→ **Directions for this task**:
Word for word, restate the lines of the listing below from the line with "SOLTEIRO, 0: 27465 -> 34000" through the line with "W 3 - 1: none -> 5.38", and do not include the pictures.

→ **Task material**:
════════════════════
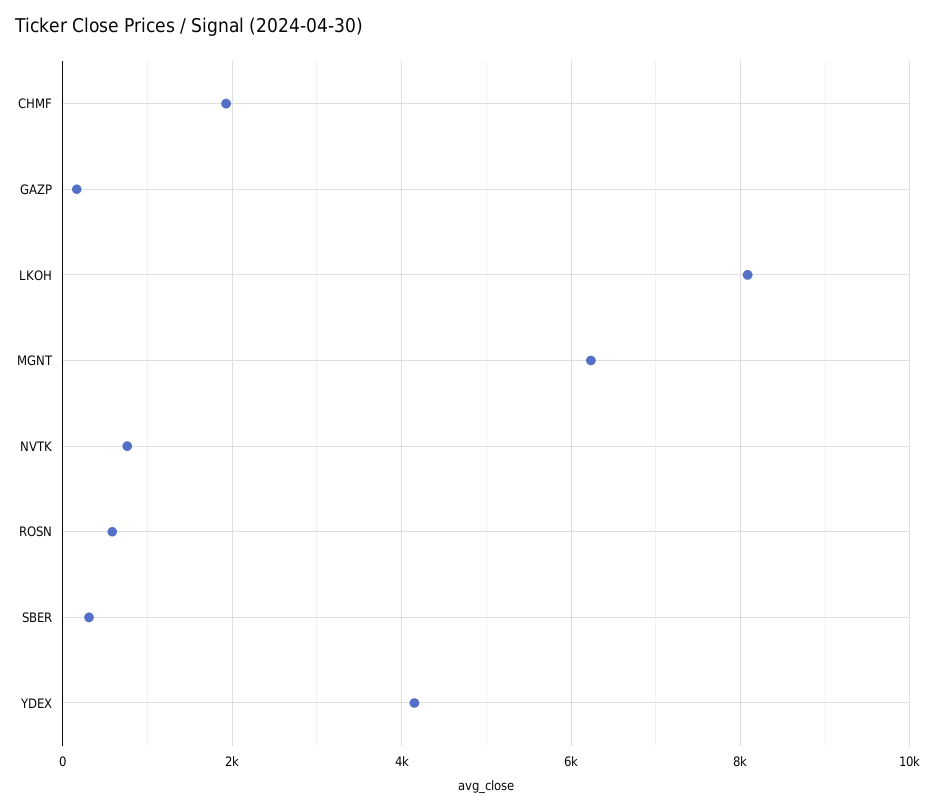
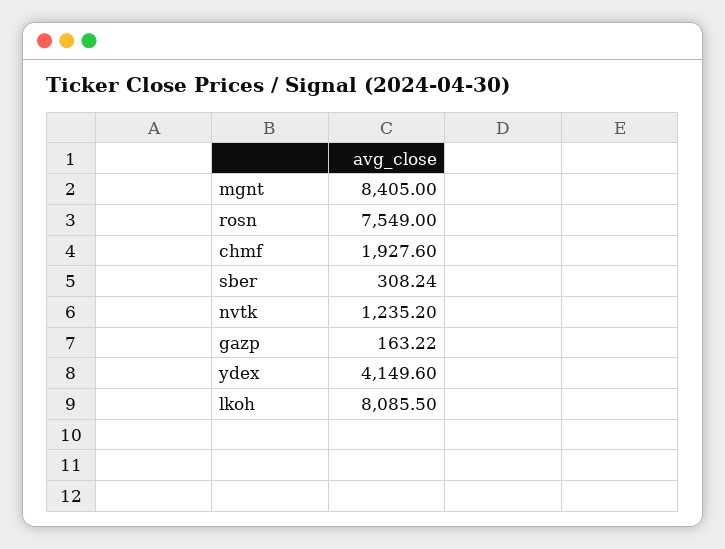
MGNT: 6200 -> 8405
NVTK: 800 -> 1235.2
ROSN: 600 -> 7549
════════════════════
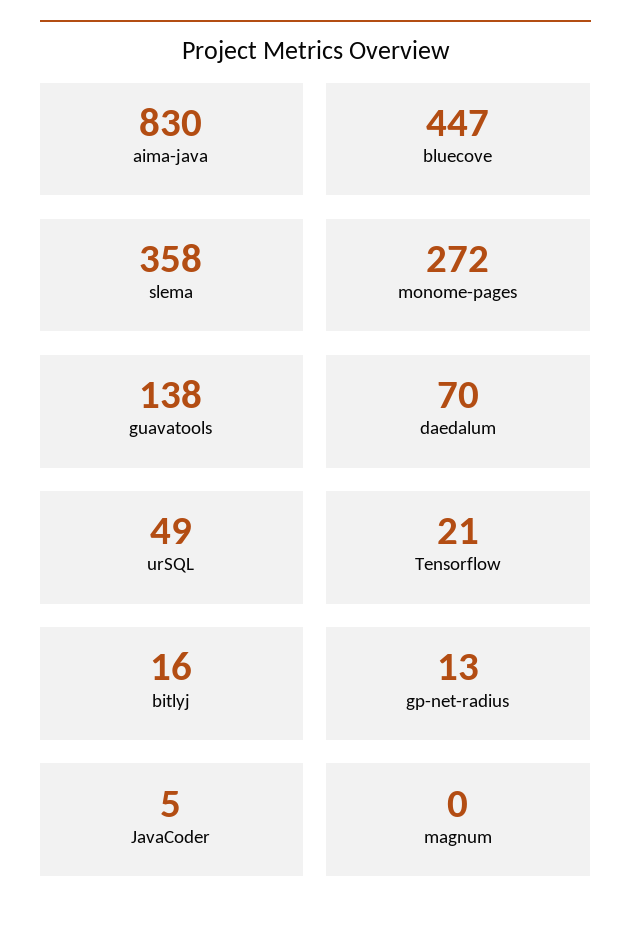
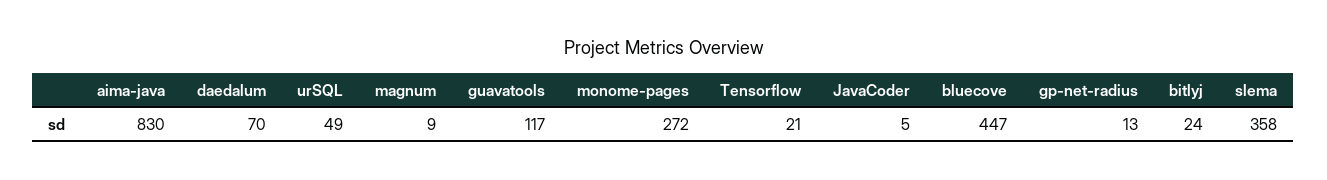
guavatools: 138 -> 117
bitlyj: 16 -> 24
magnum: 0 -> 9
════════════════════
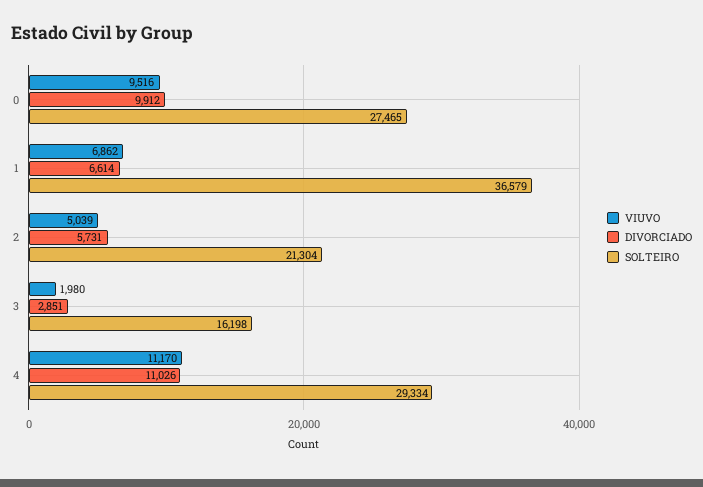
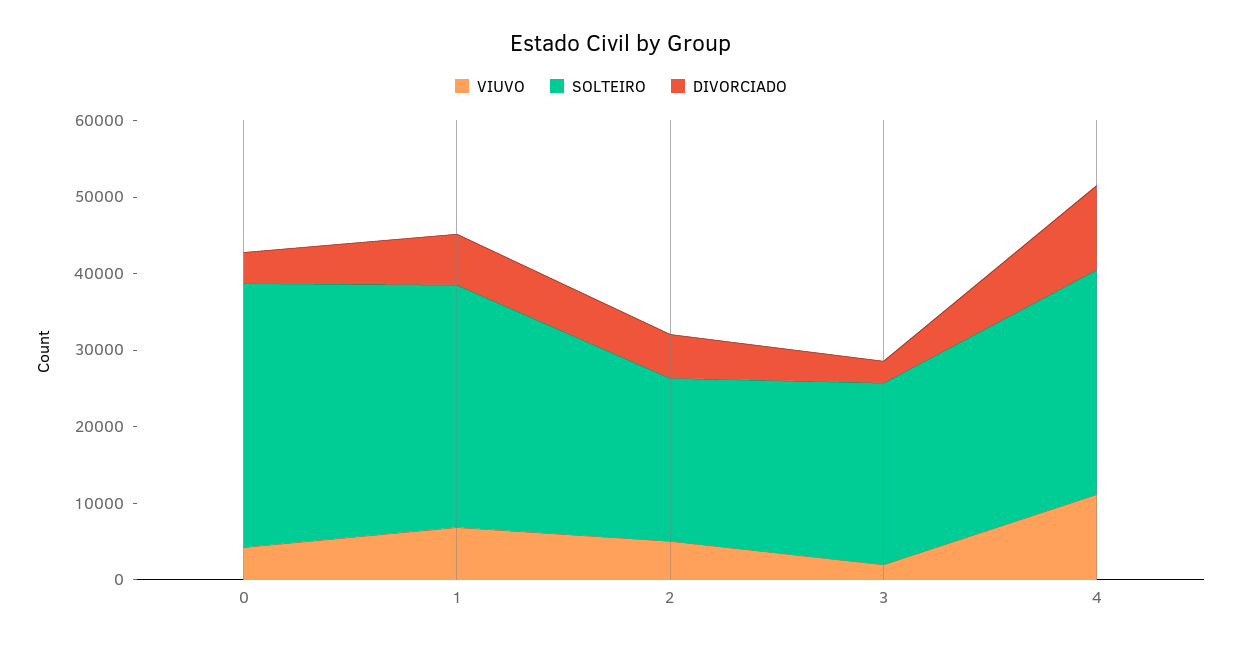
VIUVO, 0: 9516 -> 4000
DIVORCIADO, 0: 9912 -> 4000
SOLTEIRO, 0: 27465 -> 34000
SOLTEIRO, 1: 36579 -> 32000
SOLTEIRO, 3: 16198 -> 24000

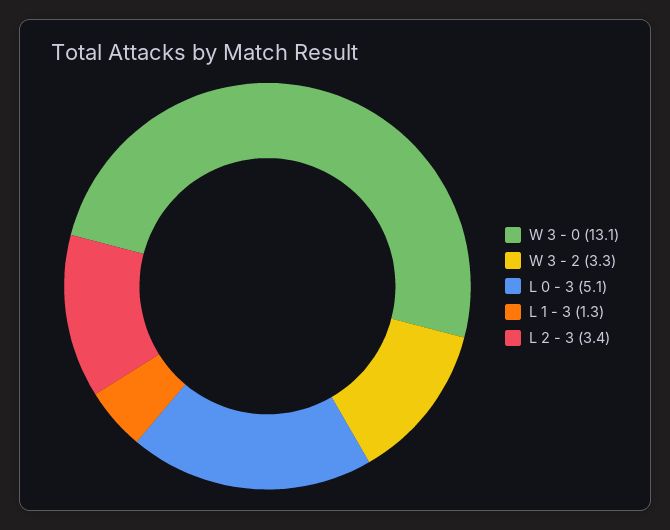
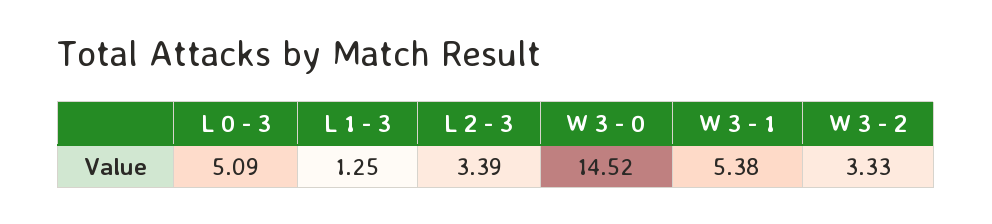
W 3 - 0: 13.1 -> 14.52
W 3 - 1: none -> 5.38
════════════════════
→ **Answer to the problem**:
SOLTEIRO, 0: 27465 -> 34000
SOLTEIRO, 1: 36579 -> 32000
SOLTEIRO, 3: 16198 -> 24000

W 3 - 0: 13.1 -> 14.52
W 3 - 1: none -> 5.38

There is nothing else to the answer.